=== Provided data ===

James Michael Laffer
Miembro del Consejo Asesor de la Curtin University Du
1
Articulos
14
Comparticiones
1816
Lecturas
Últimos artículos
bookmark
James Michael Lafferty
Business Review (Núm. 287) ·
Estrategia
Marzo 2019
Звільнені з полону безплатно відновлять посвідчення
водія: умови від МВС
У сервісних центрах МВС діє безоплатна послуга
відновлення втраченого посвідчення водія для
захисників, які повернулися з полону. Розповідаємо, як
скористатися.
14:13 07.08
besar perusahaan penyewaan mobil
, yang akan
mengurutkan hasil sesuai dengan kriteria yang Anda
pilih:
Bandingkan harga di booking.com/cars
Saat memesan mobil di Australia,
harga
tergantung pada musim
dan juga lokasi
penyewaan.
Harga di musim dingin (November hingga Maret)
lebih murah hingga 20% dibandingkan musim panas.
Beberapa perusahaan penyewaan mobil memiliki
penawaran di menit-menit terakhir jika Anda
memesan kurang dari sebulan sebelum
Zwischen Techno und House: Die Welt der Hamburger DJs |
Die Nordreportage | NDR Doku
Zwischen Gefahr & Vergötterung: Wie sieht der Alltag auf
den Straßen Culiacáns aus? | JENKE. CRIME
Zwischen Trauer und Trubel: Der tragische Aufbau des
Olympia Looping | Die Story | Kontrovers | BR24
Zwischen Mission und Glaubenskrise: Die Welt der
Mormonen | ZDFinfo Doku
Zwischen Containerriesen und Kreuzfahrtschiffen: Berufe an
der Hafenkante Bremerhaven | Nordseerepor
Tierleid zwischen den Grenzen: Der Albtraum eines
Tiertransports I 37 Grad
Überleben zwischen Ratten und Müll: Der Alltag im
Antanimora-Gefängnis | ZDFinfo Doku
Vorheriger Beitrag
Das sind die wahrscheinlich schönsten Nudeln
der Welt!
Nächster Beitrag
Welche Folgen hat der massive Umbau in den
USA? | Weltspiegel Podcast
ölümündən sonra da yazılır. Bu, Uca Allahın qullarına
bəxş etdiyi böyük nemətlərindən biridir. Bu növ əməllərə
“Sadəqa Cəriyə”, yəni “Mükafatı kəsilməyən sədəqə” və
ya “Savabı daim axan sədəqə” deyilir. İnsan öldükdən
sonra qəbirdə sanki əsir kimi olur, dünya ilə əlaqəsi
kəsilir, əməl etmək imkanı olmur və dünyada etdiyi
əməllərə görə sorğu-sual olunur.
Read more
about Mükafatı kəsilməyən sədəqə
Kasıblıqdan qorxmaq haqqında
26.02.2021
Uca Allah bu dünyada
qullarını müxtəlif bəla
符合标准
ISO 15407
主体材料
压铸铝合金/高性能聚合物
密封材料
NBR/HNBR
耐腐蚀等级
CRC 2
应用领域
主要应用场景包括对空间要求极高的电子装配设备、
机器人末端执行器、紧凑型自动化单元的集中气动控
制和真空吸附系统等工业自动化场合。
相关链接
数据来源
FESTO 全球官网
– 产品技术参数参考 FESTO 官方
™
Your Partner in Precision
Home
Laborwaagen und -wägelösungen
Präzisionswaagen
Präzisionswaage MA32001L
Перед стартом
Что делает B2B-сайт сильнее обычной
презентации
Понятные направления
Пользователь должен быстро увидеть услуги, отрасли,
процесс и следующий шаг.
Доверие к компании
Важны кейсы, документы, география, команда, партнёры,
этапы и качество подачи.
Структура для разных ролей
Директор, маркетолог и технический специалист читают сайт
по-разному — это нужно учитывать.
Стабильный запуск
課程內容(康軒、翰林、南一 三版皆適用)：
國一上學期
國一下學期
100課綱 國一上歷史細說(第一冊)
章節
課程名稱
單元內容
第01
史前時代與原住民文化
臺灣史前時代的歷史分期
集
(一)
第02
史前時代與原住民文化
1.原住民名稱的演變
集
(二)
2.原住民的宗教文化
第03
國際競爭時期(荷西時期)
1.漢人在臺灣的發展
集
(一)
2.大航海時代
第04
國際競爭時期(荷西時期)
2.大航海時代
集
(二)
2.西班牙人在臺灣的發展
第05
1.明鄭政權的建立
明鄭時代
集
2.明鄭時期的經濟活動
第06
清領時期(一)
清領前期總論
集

===

Copy the lines from the first one through the line containing "Olympia Looping |", changing "Hamburger" to "Bremer" and leaving everything else unchanged. Give only those lines.

_Exercise response_.
James Michael Laffer
Miembro del Consejo Asesor de la Curtin University Du
1
Articulos
14
Comparticiones
1816
Lecturas
Últimos artículos
bookmark
James Michael Lafferty
Business Review (Núm. 287) ·
Estrategia
Marzo 2019
Звільнені з полону безплатно відновлять посвідчення
водія: умови від МВС
У сервісних центрах МВС діє безоплатна послуга
відновлення втраченого посвідчення водія для
захисників, які повернулися з полону. Розповідаємо, як
скористатися.
14:13 07.08
besar perusahaan penyewaan mobil
, yang akan
mengurutkan hasil sesuai dengan kriteria yang Anda
pilih:
Bandingkan harga di booking.com/cars
Saat memesan mobil di Australia,
harga
tergantung pada musim
dan juga lokasi
penyewaan.
Harga di musim dingin (November hingga Maret)
lebih murah hingga 20% dibandingkan musim panas.
Beberapa perusahaan penyewaan mobil memiliki
penawaran di menit-menit terakhir jika Anda
memesan kurang dari sebulan sebelum
Zwischen Techno und House: Die Welt der Bremer DJs |
Die Nordreportage | NDR Doku
Zwischen Gefahr & Vergötterung: Wie sieht der Alltag auf
den Straßen Culiacáns aus? | JENKE. CRIME
Zwischen Trauer und Trubel: Der tragische Aufbau des
Olympia Looping | Die Story | Kontrovers | BR24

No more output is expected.